Reading text:

Enum Interval 

pub enum Interval<T>
where
    T: PartialOrd,
{
    TwoSided(T, T),
    UpperOneSided(T),
    LowerOneSided(T),
}

Interval over a partially ordered type (NB: floating point numbers are only partially ordered because of NaN values). The interval is defined by its lower and upper bounds. One-sided intervals (with a single concrete bound) are also supported. In this crate, intervals are considered inclusive of their (finite) bounds.

Type parameters

• T: The type over which the interval is defined. It must be partially ordered.

Variants

• TwoSided(T, T): Two-sided interval with lower and upper bounds. The interval is defined as [low, high]. The bounds are included in the interval.
• UpperOneSided(T): Upper one-sided interval with a lower bound. The interval is defined as [low, +∞). The lower bound is included in the interval.
• LowerOneSided(T): Lower one-sided interval with an upper bound. The interval is defined as (-∞, high]. The upper bound is included in the interval.

Intervals support various operations that depend on the type T over which they are defined.

Operations

Creation

• Self::new(low, high): Create a new interval from its left and right bounds for ordered types with equality.
• Self::new_upper(low): Create a new upper one-sided interval from its left bound.
• Self::new_lower(high): Create a new lower one-sided interval from its right bound.

Accessors

• Self::low(): Get the lower bound of the interval (if any) for partially ordered types.
• Self::high(): Get the upper bound of the interval (if any) for partially ordered types.
• Self::low_f(): Get the lower bound of the interval (if any) for floating point types.
• Self::high_f(): Get the upper bound of the interval (if any) for floating point types.
• Self::low_i(): Get the lower bound of the interval (if any) for signed integer types.
• Self::high_i(): Get the upper bound of the interval (if any) for signed integer types.
• Self::low_u(): Get the lower bound of the interval (if any) for unsigned integer types.
• Self::high_u(): Get the upper bound of the interval (if any) for unsigned integer types.
• Self::low_as_ref(): Get a reference to the lower bound of the interval (if any).
• Self::high_as_ref(): Get a reference to the upper bound of the interval (if any).
• Self::left(): Get the left bound of the interval (if any).
• Self::right(): Get the right bound of the interval (if any).

Characteristics

• Self::is_two_sided(): Test whether the interval is two-sided.
• Self::is_one_sided(): Test whether the interval is one-sided.
• Self::is_upper(): Test whether the interval is an upper one-sided interval.
• Self::is_lower(): Test whether the interval is a lower one-sided interval.
• Self::is_degenerate(): Test whether the interval is degenerate.

Written task A:
Write out the part of the Interval enum documentation that starts at the words "pub enum Interval<T>" and ends after the words "be partially ordered.".
Written task B:
Extend the Interval enum documentation, picking up after its last line.
The rows have no part in this.

Records provided:

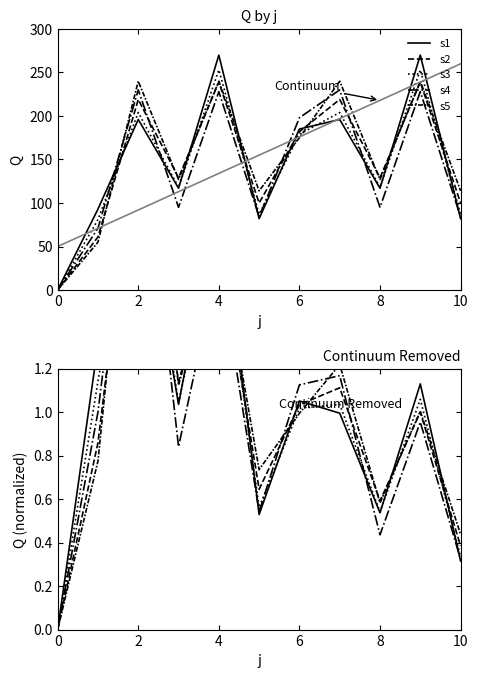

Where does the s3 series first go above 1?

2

* * *

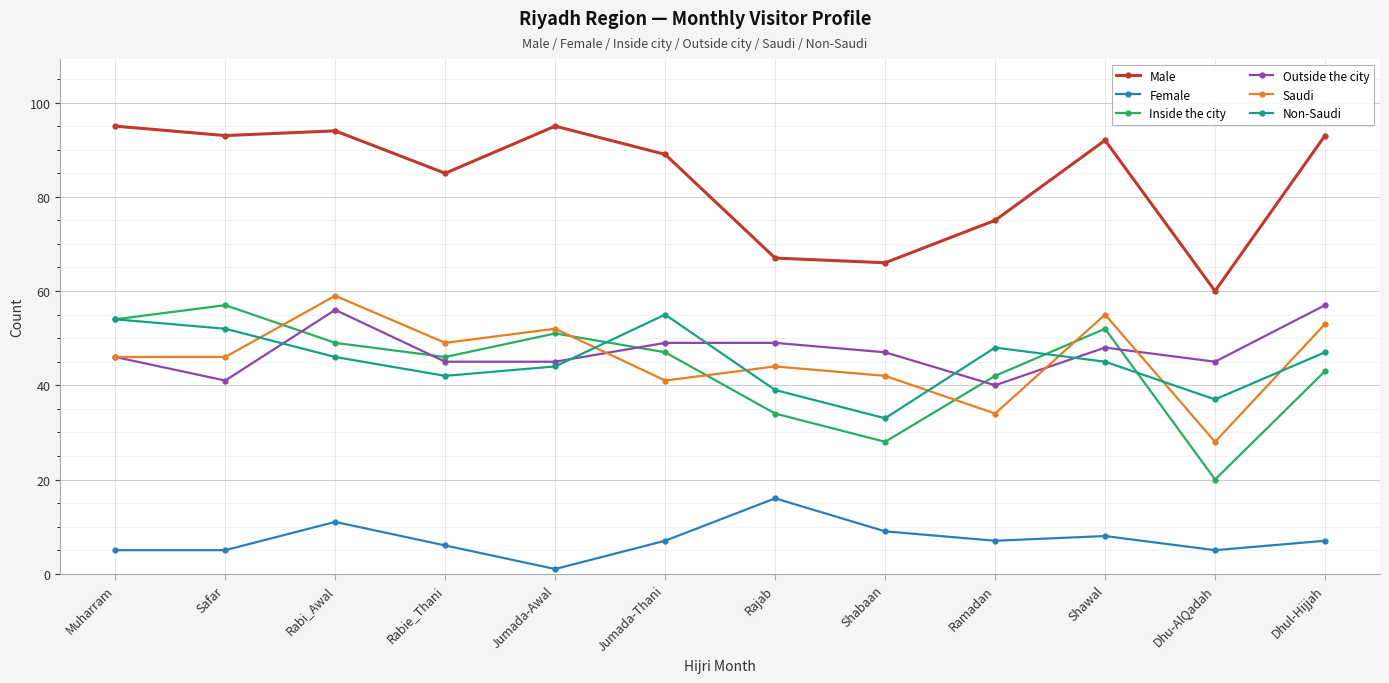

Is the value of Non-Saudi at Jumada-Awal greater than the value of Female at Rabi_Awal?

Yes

Written answer A:
pub enum Interval<T>
where
    T: PartialOrd,
{
    TwoSided(T, T),
    UpperOneSided(T),
    LowerOneSided(T),
}

Interval over a partially ordered type (NB: floating point numbers are only partially ordered because of NaN values). The interval is defined by its lower and upper bounds. One-sided intervals (with a single concrete bound) are also supported. In this crate, intervals are considered inclusive of their (finite) bounds.

Type parameters

• T: The type over which the interval is defined. It must be partially ordered.

Written answer B:
Comparison

• Self::intersects(other): Test whether the interval intersects another interval.
• Self::is_included_in(other): Test whether the interval is included in another interval.
• Self::includes(other): Test whether the interval includes another interval.
• Self::contains(x): Test whether the interval contains a value.
• approximate equality with approx if the approx feature is enabled.

Operators with a scalar value

• Self::mul(rhs): Multiply the interval by a value.
• Self::div(rhs): Divide the interval by a value.
• Self::add(rhs): Add a value to the interval.
• Self::sub(rhs): Subtract a value from the interval.

Operators with another interval

• Self::relative_to(reference): Given two intervals, compute the relative interval compared to the reference (argument). The relative interval is defined as the interval of the ratios of the two intervals.

Conversions

• Self::try_from(value): Create a new interval from a tuple of bounds. The first element of the tuple is the lower bound, the second element is the upper bound. If the lower bound is greater than the upper bound, an error is returned.
• Self::from(range): Create a new interval from a range. The range must be bounded. If the lower bound is greater than the upper bound, an error is returned.

Display

• Self::fmt(): Format the interval as a string.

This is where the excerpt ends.